COURT BATTLE: Giedo van der Garde is suing Sauber to race. Image: AFP / Marwan Naamani.
MELBOURNE, Australia - Sauber says letting Giedo van der Garde race in Melbourne will be "a safety risk". Read "dangerous".
Dutch driver Van der Garde's case against the Swiss team was heard in the Melbourne Supreme Court on Monday (March 9 2015).
Each side acknowledges that the 29-year-old has a contract to race in 2015 but Sauber signed Marcus Ericsson and Felipe Nasr instead as the UK-based team struggled for financial survival.
Sauber is fighting Van der Garde's bid to race in 2015, starting with Sunday's (March 15) season opener in Australia.
The team's lawyer told the court that allowing him to race this weekend would be dangerous because the C34 car was designed only for the bodies of Ericsson and Nasr. Ericsson and Nasr were present in court, as was Van der Garde.
The Sauber lawyer said the 2015 Sauber reached speeds "in excess of 300km/h", exposing its occupants to forces of "up to five times their body weight".
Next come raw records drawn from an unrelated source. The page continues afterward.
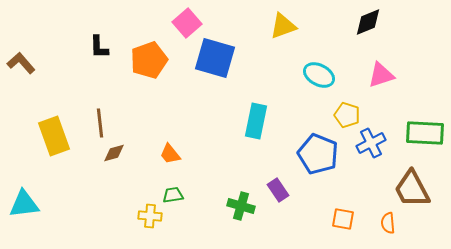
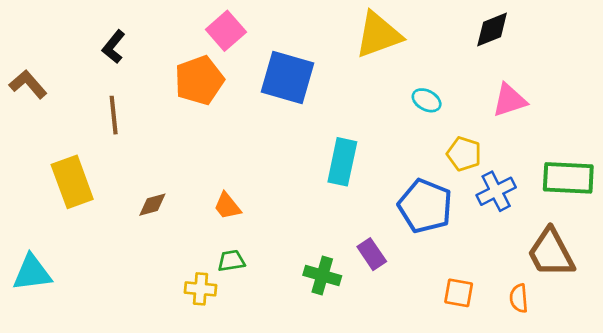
pink square: (187, 23) -> (226, 31), moved
yellow triangle: (283, 26) -> (378, 35), size x1.4
black L-shape: (99, 47) -> (114, 47), moved, turned 40
cyan ellipse: (319, 75) -> (427, 100), size x0.7
brown line: (100, 123) -> (114, 115), moved

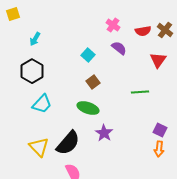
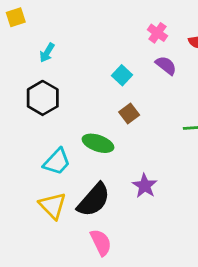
cyan trapezoid: (42, 104) -> (57, 162), moved
green ellipse: (88, 108) -> (98, 143), moved

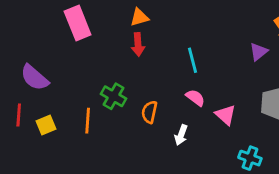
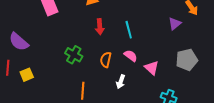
red arrow: (138, 45) -> (100, 27), moved
orange semicircle: (149, 112) -> (106, 60), moved
orange line: (88, 121) -> (83, 91), moved

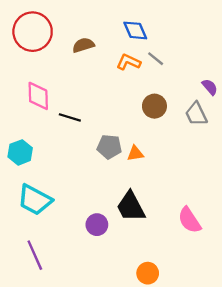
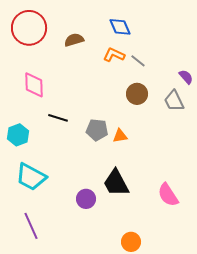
gray line: (156, 59) -> (138, 61), moved
black line: (70, 117) -> (58, 118), moved

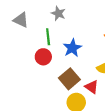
Rodney Garratt QC told the judge, according to The Australian newspaper: "Van der Garde has no experience driving the C34 Ferrari and would not have sufficient time to learn."
Sauber has also said it does not even have the right seat belt in Melbourne for Van der Garde, making it "reckless and dangerous" to let him drive, the lawyer told the judge, according to local broadcaster ABC.
"It (letting him race) would result in an unacceptable risk of physical harm or even death" not just for the driver but also for spectators, Garratt was reported to have said.
The judge has yet to rule.
Van der Garde and his management declined comment before the hearing.
Sauber team boss Monisha Kaltenborn also told the Swiss newspaper Blick it was "inappropriate to comment".
"But we will do everything to defend the interests of Sauber. We have a difficult year behind us but have made every effort to create a good situation for 2015."